TM ITALIA, KITCHEN ATELIER

Il nuovo TM Italia Atelier Milano, realizzato in partnership commerciale con Garavaglia Home Interior si sviluppa su oltre 300 mq affacciato su viale Monte Santo e via Bramieri. Con otto vetrine a doppia altezza, l'Atelier è uno scrigno di luce che enfatizza quattro soluzioni d’arredo.
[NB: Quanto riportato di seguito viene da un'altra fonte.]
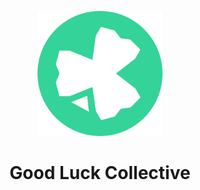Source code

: <p align="center">
 <img width=200px height=200px src="./images/clover-icon.jpg" alt="good-luck-collective logo"/>
</p>

<h1 align="center"> Good Luck Collective </h1>

</div>
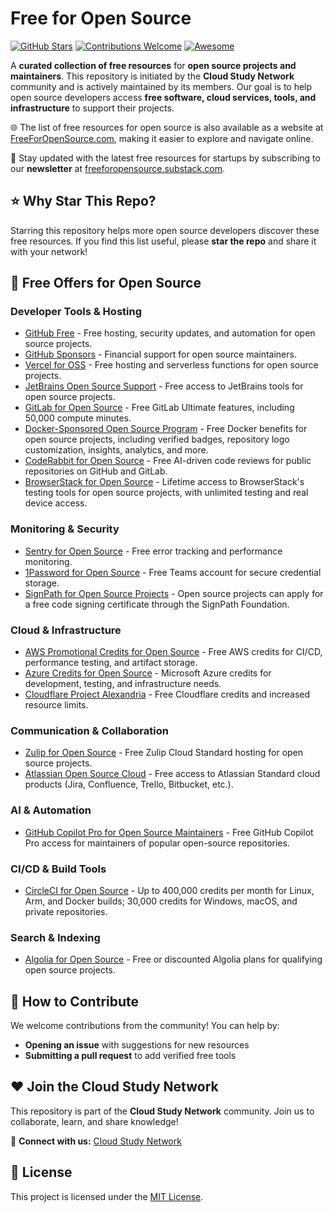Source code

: # Free for Open Source

[![GitHub Stars](https://img.shields.io/github/stars/cloudcommunity/Free-for-Open-Source?style=social)](https://github.com/cloudcommunity/Free-for-Open-Source/stargazers)
[![Contributions Welcome](https://img.shields.io/badge/contributions-welcome-brightgreen.svg)](https://github.com/cloudcommunity/Free-for-Open-Source/pulls)
[![Awesome](https://awesome.re/badge.svg)](https://awesome.re)

A **curated collection of free resources** for **open source projects and maintainers**. This repository is initiated by the **Cloud Study Network** community and is actively maintained by its members. Our goal is to help open source developers access **free software, cloud services, tools, and infrastructure** to support their projects.

🌐 The list of free resources for open source is also available as a website at [FreeForOpenSource.com](https://freeforopensource.com/), making it easier to explore and navigate online.

📰 Stay updated with the latest free resources for startups by subscribing to our **newsletter** at [freeforopensource.substack.com](https://freeforopensource.substack.com/).

## ⭐ Why Star This Repo?

Starring this repository helps more open source developers discover these free resources. If you find this list useful, please **star the repo** and share it with your network!

## 🎁 Free Offers for Open Source

### Developer Tools & Hosting
- [GitHub Free](https://github.com/pricing) - Free hosting, security updates, and automation for open source projects.
- [GitHub Sponsors](https://github.com/sponsors) - Financial support for open source maintainers.
- [Vercel for OSS](https://vercel.com/oss) - Free hosting and serverless functions for open source projects.
- [JetBrains Open Source Support](https://www.jetbrains.com/community/opensource/) - Free access to JetBrains tools for open source projects.
- [GitLab for Open Source](https://about.gitlab.com/solutions/open-source/) - Free GitLab Ultimate features, including 50,000 compute minutes.
- [Docker-Sponsored Open Source Program](https://docs.docker.com/docker-hub/repos/manage/trusted-content/dsos-program/) - Free Docker benefits for open source projects, including verified badges, repository logo customization, insights, analytics, and more.
- [CodeRabbit for Open Source](https://www.coderabbit.ai/pricing) - Free AI-driven code reviews for public repositories on GitHub and GitLab.
- [BrowserStack for Open Source](https://www.browserstack.com/open-source) - Lifetime access to BrowserStack's testing tools for open source projects, with unlimited testing and real device access.

### Monitoring & Security
- [Sentry for Open Source](https://sentry.io/for/open-source/) - Free error tracking and performance monitoring.
- [1Password for Open Source](https://github.com/1Password/for-open-source) - Free Teams account for secure credential storage.
- [SignPath for Open Source Projects](https://about.signpath.io/product/open-source) - Open source projects can apply for a free code signing certificate through the SignPath Foundation.

### Cloud & Infrastructure
- [AWS Promotional Credits for Open Source](https://aws.amazon.com/blogs/opensource/aws-promotional-credits-open-source-projects/) - Free AWS credits for CI/CD, performance testing, and artifact storage.
- [Azure Credits for Open Source](https://opensource.microsoft.com/azure-credits/) - Microsoft Azure credits for development, testing, and infrastructure needs.
- [Cloudflare Project Alexandria](https://www.cloudflare.com/en-gb/lp/project-alexandria/) - Free Cloudflare credits and increased resource limits.

### Communication & Collaboration
- [Zulip for Open Source](https://zulip.com/for/open-source/) - Free Zulip Cloud Standard hosting for open source projects.
- [Atlassian Open Source Cloud](https://www.atlassian.com/software/views/open-source-license-request) - Free access to Atlassian Standard cloud products (Jira, Confluence, Trello, Bitbucket, etc.).

### AI & Automation
- [GitHub Copilot Pro for Open Source Maintainers](https://docs.github.com/en/copilot/managing-copilot/managing-copilot-as-an-individual-subscriber/managing-your-github-copilot-pro-subscription/getting-free-access-to-copilot-pro-as-a-student-teacher-or-maintainer) - Free GitHub Copilot Pro access for maintainers of popular open-source repositories.

### CI/CD & Build Tools
- [CircleCI for Open Source](https://circleci.com/open-source/) - Up to 400,000 credits per month for Linux, Arm, and Docker builds; 30,000 credits for Windows, macOS, and private repositories.

### Search & Indexing
- [Algolia for Open Source](https://www.algolia.com/for-open-source) - Free or discounted Algolia plans for qualifying open source projects.

## 🤝 How to Contribute

We welcome contributions from the community! You can help by:
- **Opening an issue** with suggestions for new resources
- **Submitting a pull request** to add verified free tools

## ❤️ Join the Cloud Study Network

This repository is part of the **Cloud Study Network** community. Join us to collaborate, learn, and share knowledge!

🔗 **Connect with us:** [Cloud Study Network](https://cloudstudy.net/)

## 📜 License

This project is licensed under the [MIT License](LICENSE.md).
Di forte impatto scenico la prima, Avignon, disegnata da Nicola Gallizia, che esprime appieno la capacità sartoriale dell’azienda impiegando il marmo naturale Bianco Covelano per l’isola e per vani a giorno dell’armadiatura. Modula (design TM Italia R&DI), è presentata in due soluzioni: nello spazio centrale, con isola e tavolo dalle linee morbide e, all’opposto, con un progetto più minimal. Infine, un evergreen del brand, Rua (design Ruadelpapavero), premiato col Compasso d’Oro nel 2020, che si colloca in un’area con varie zone dedicate: showcooking, private events, lunch and learn. Lo store accoglie anche una materioteca, che esprime la vastità di finiture proposte dal brand. (P. L.)